◆ Selected passage
+-------+
We are all familiar with the phrase “what goes up must come down.” Well, an interesting phenomenon is developing within the U.S. workforce, suggesting that those who exit might soon return…only this time on their terms.
As workers experiment with “quietly quitting” in the post-pandemic labor force, many who chose to retire are now coming back to work, a fashion aptly dubbed “quietly returning.” According to survey data from Joblist, 27 percent of participants sought “unretirement” because of financial stress, while 21 percent reported inflation as the key reason. The more interesting finding is that 60 percent of those reentering the workforce also did so because they were “looking for something to do.”
Work can fill our lives with a sense of purpose. We form lasting and collaborative relationships, especially in those organizations with strong people-centric cultures. When we retire, some feel a loss of value and purpose. Many retirees are now asking, why not go back to work on their terms? There’s increased flexibility, with more autonomy over when they work and how much work they wish to incorporate back into their lives. They are not looking for promotions, simply for satisfying jobs valuing their skills and expertise.
+-------+
◆ Task requirements
(1) In the passage on retirees returning to work, what share of Joblist survey participants sought "unretirement" because of financial stress?
(2) List every reason for reentering the workforce that the passage on retirees returning to work reports from the Joblist survey data, each with its percentage.
(3) From the passage on retirees returning to work, print the text between "We are all familiar" and "on their terms.", inclusive.

Dataset items
+-------+
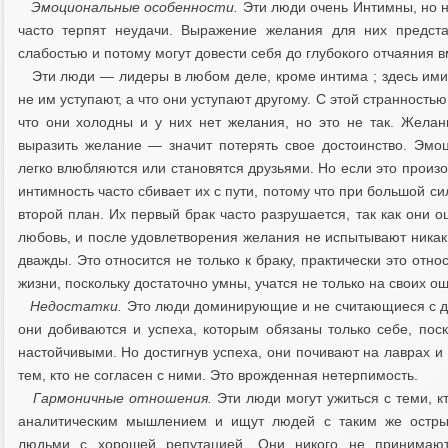
Эмоциональные особенности.
Эти люди очень Интимны, но 
часто терпят неудачи. Выражение желания для них предста
слабостью и потому могут довести себя до глубокого отчаяния вм
Эти люди — лидеры в любом деле, кроме интима ; здесь ими н
не им уступают, а что они уступают другому. С этой странностью
что они холодны и у них нет желания, но это не так. Желани
выразить желание — значит потерять свое достоинство. Эмо
легко влюбляются или становятся друзьями. Но если это произо
интимность часто сбивает их с пути, потому что при большой си
второй план. Их первый брак часто разрушается, так как они
любовь, и после удовлетворения желания не испытывают никаки
дважды. Это относится не только к браку, практически это отн
жизни, поскольку достаточно умны, учатся не только на своих ош
Недостатки.
Это люди доминирующие и не считающиеся с др
они добиваются и успеха, которым обязаны только себе, по
настойчивыми. Но достигнув успеха, они почивают на лаврах и
тем, кто не согласен с ними. Это врожденная нетерпимость.
Гармоничные отношения.
Эти люди могут ужиться с теми, 
аналитическим мышлением и ищут людей с таким же остры
людьми с хорошей репутацией. Они никого не принимают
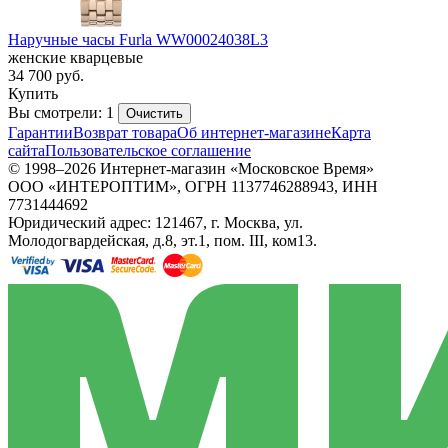
Наручные часы Furla WW00024038L3
женские кварцевые
34 700
руб.
Купить
Вы смотрели: 1
Очистить
Гарантии
Возврат товара
Об интернет-магазине
Карта
сайта
Пользовательское соглашение
© 1998–2026 Интернет-магазин «Московское Время»
ООО «ИНТЕРОПТИМ», ОГРН 1137746288943, ИНН
7731444692
Юридический адрес: 121467, г. Москва, ул.
Молодогвардейская, д.8, эт.1, пом. III, ком13.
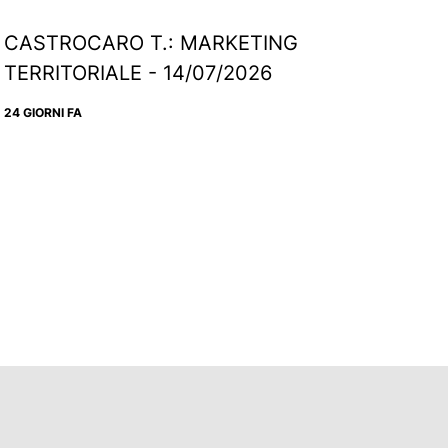
CASTROCARO T.: MARKETING
TERRITORIALE - 14/07/2026
24 GIORNI FA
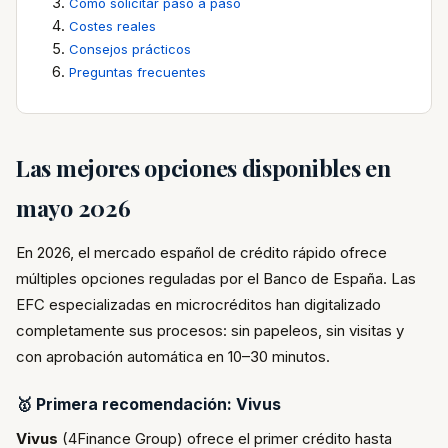
Cómo solicitar paso a paso
Costes reales
Consejos prácticos
Preguntas frecuentes
Las mejores opciones disponibles en
mayo 2026
En 2026, el mercado español de crédito rápido ofrece
múltiples opciones reguladas por el Banco de España. Las
EFC especializadas en microcréditos han digitalizado
completamente sus procesos: sin papeleos, sin visitas y
con aprobación automática en 10–30 minutos.
🥇 Primera recomendación: Vivus
Vivus
(4Finance Group) ofrece el primer crédito hasta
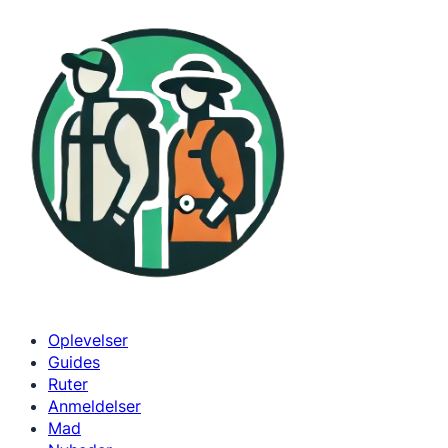
Spring
til
indhold
Oplevelser
Guides
Ruter
Anmeldelser
Mad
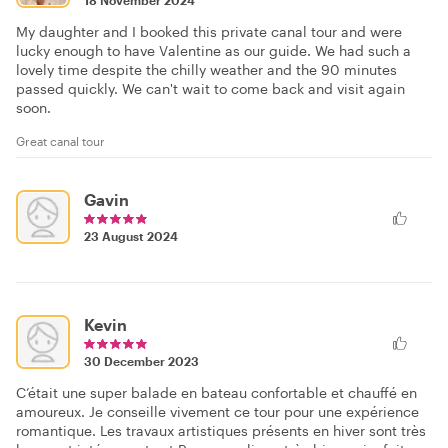
18 November 2024
My daughter and I booked this private canal tour and were
lucky enough to have Valentine as our guide. We had such a
lovely time despite the chilly weather and the 90 minutes
passed quickly. We can't wait to come back and visit again
soon.
Great canal tour
Gavin
23 August 2024
Kevin
30 December 2023
C’était une super balade en bateau confortable et chauffé en
amoureux. Je conseille vivement ce tour pour une expérience
romantique. Les travaux artistiques présents en hiver sont très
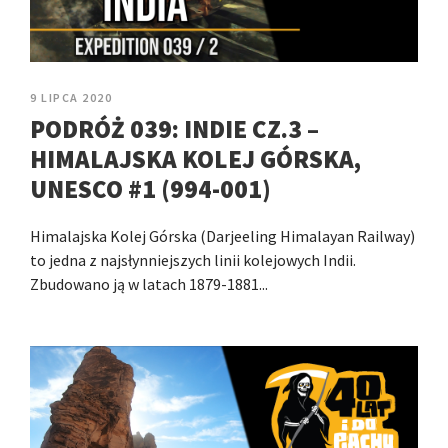
9 LIPCA 2020
PODRÓŻ 039: INDIE CZ.3 –
HIMALAJSKA KOLEJ GÓRSKA,
UNESCO #1 (994-001)
Himalajska Kolej Górska (Darjeeling Himalayan Railway)
to jedna z najsłynniejszych linii kolejowych Indii.
Zbudowano ją w latach 1879-1881...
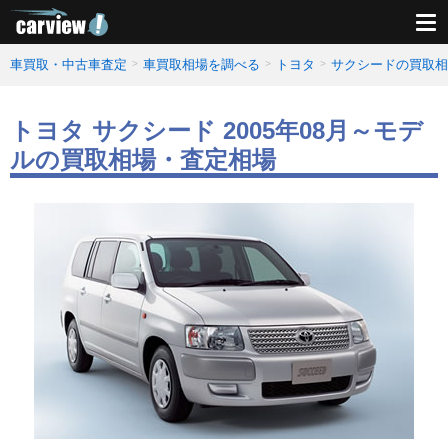
車買取・中古車査定
車買取相場を調べる
トヨタ
サクシードの買取相
トヨタ サクシード 2005年08月～モデ
ルの買取相場・査定相場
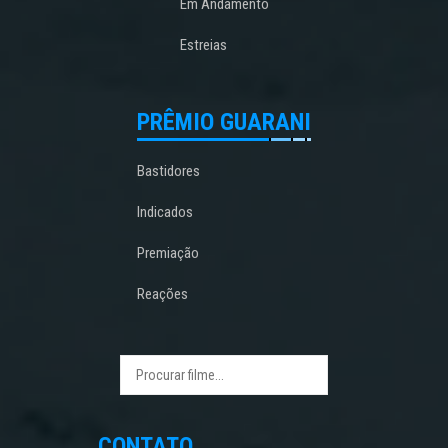
Em Andamento
Estreias
PRÊMIO GUARANI
Bastidores
Indicados
Premiação
Reações
CONTATO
+-------+
◆ Solutions to the exercise
(1) 27 percent

(2)
- Financial stress: 27 percent
- Inflation: 21 percent
- "Looking for something to do": 60 percent

(3)
We are all familiar with the phrase “what goes up must come down.” Well, an interesting phenomenon is developing within the U.S. workforce, suggesting that those who exit might soon return…only this time on their terms.